- **Action item**
From the line containing "de la piqûre" to the end of the records, print every line exactly, both ends included, and leave out the pictures.

Segment Start: Provided entries

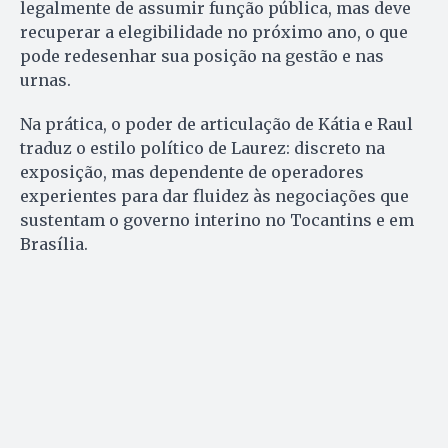
legalmente de assumir função pública, mas deve
recuperar a elegibilidade no próximo ano, o que
pode redesenhar sua posição na gestão e nas
urnas.
Na prática, o poder de articulação de Kátia e Raul
traduz o estilo político de Laurez: discreto na
exposição, mas dependente de operadores
experientes para dar fluidez às negociações que
sustentam o governo interino no Tocantins e em
Brasília.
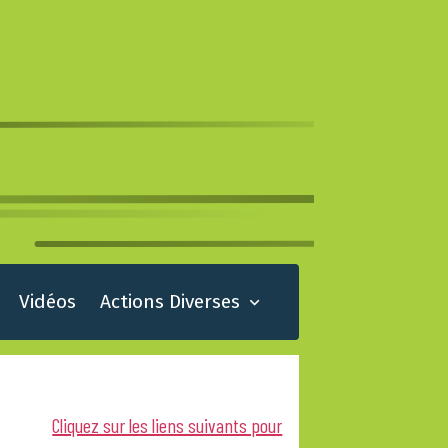
Vidéos
Actions Diverses
Cliquez sur les liens suivants pour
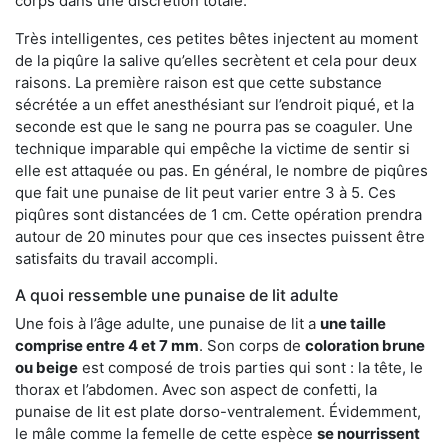
corps dans une discrétion totale.
Très intelligentes, ces petites bêtes injectent au moment
de la piqûre la salive qu’elles secrètent et cela pour deux
raisons. La première raison est que cette substance
sécrétée a un effet anesthésiant sur l’endroit piqué, et la
seconde est que le sang ne pourra pas se coaguler. Une
technique imparable qui empêche la victime de sentir si
elle est attaquée ou pas. En général, le nombre de piqûres
que fait une punaise de lit peut varier entre 3 à 5. Ces
piqûres sont distancées de 1 cm. Cette opération prendra
autour de 20 minutes pour que ces insectes puissent être
satisfaits du travail accompli.
A quoi ressemble une punaise de lit adulte
Une fois à l’âge adulte, une punaise de lit a
une taille
comprise entre 4 et 7 mm
. Son corps de
coloration brune
ou beige
est composé de trois parties qui sont : la tête, le
thorax et l’abdomen. Avec son aspect de confetti, la
punaise de lit est plate dorso-ventralement. Évidemment,
le mâle comme la femelle de cette espèce
se nourrissent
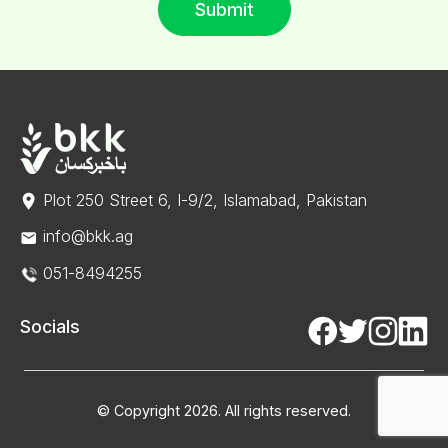
Submit
Plot 250 Street 6, I-9/2, Islamabad, Pakistan
info@bkk.ag
051-8494255
Socials
© Copyright 2026. All rights reserved.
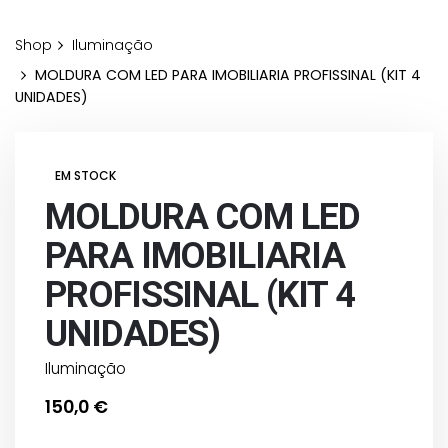
Shop
Iluminação
MOLDURA COM LED PARA IMOBILIARIA PROFISSINAL (KIT 4
UNIDADES)
EM STOCK
MOLDURA COM LED
PARA IMOBILIARIA
PROFISSINAL (KIT 4
UNIDADES)
Iluminação
150,0
€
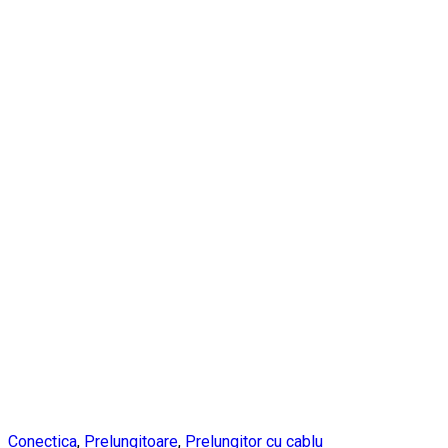
Conectica
,
Prelungitoare
,
Prelungitor cu cablu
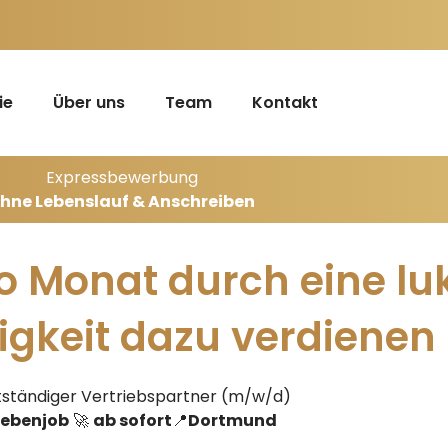
ie
Über uns
Team
Kontakt
Expressbewerbung
hne Lebenslauf & Anschreiben
ro Monat durch eine lu
igkeit dazu verdienen
tständiger Vertriebspartner (m/w/d)
ebenjob
🚀
ab sofort
📍
Dortmund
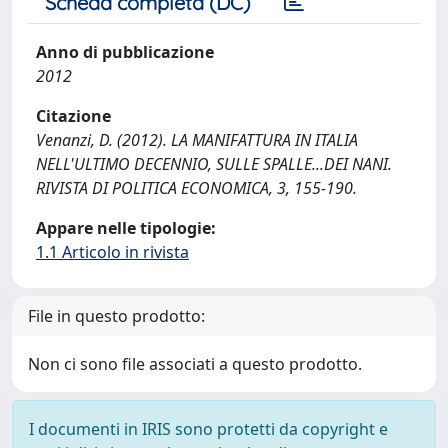
Scheda completa (DC)
Anno di pubblicazione
2012
Citazione
Venanzi, D. (2012). LA MANIFATTURA IN ITALIA
NELL'ULTIMO DECENNIO, SULLE SPALLE...DEI NANI.
RIVISTA DI POLITICA ECONOMICA, 3, 155-190.
Appare nelle tipologie:
1.1 Articolo in rivista
File in questo prodotto:
Non ci sono file associati a questo prodotto.
I documenti in IRIS sono protetti da copyright e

Segment End: Provided entries

- **Answer space**
de la piqûre la salive qu’elles secrètent et cela pour deux
raisons. La première raison est que cette substance
sécrétée a un effet anesthésiant sur l’endroit piqué, et la
seconde est que le sang ne pourra pas se coaguler. Une
technique imparable qui empêche la victime de sentir si
elle est attaquée ou pas. En général, le nombre de piqûres
que fait une punaise de lit peut varier entre 3 à 5. Ces
piqûres sont distancées de 1 cm. Cette opération prendra
autour de 20 minutes pour que ces insectes puissent être
satisfaits du travail accompli.
A quoi ressemble une punaise de lit adulte
Une fois à l’âge adulte, une punaise de lit a
une taille
comprise entre 4 et 7 mm
. Son corps de
coloration brune
ou beige
est composé de trois parties qui sont : la tête, le
thorax et l’abdomen. Avec son aspect de confetti, la
punaise de lit est plate dorso-ventralement. Évidemment,
le mâle comme la femelle de cette espèce
se nourrissent
Submit
Plot 250 Street 6, I-9/2, Islamabad, Pakistan
info@bkk.ag
051-8494255
Socials
© Copyright 2026. All rights reserved.
Shop
Iluminação
MOLDURA COM LED PARA IMOBILIARIA PROFISSINAL (KIT 4
UNIDADES)
EM STOCK
MOLDURA COM LED
PARA IMOBILIARIA
PROFISSINAL (KIT 4
UNIDADES)
Iluminação
150,0
€
Conectica
,
Prelungitoare
,
Prelungitor cu cablu
ie
Über uns
Team
Kontakt
Expressbewerbung
hne Lebenslauf & Anschreiben
ro Monat durch eine lu
igkeit dazu verdienen
tständiger Vertriebspartner (m/w/d)
ebenjob
🚀
ab sofort
📍
Dortmund
Scheda completa (DC)
Anno di pubblicazione
2012
Citazione
Venanzi, D. (2012). LA MANIFATTURA IN ITALIA
NELL'ULTIMO DECENNIO, SULLE SPALLE...DEI NANI.
RIVISTA DI POLITICA ECONOMICA, 3, 155-190.
Appare nelle tipologie:
1.1 Articolo in rivista
File in questo prodotto:
Non ci sono file associati a questo prodotto.
I documenti in IRIS sono protetti da copyright e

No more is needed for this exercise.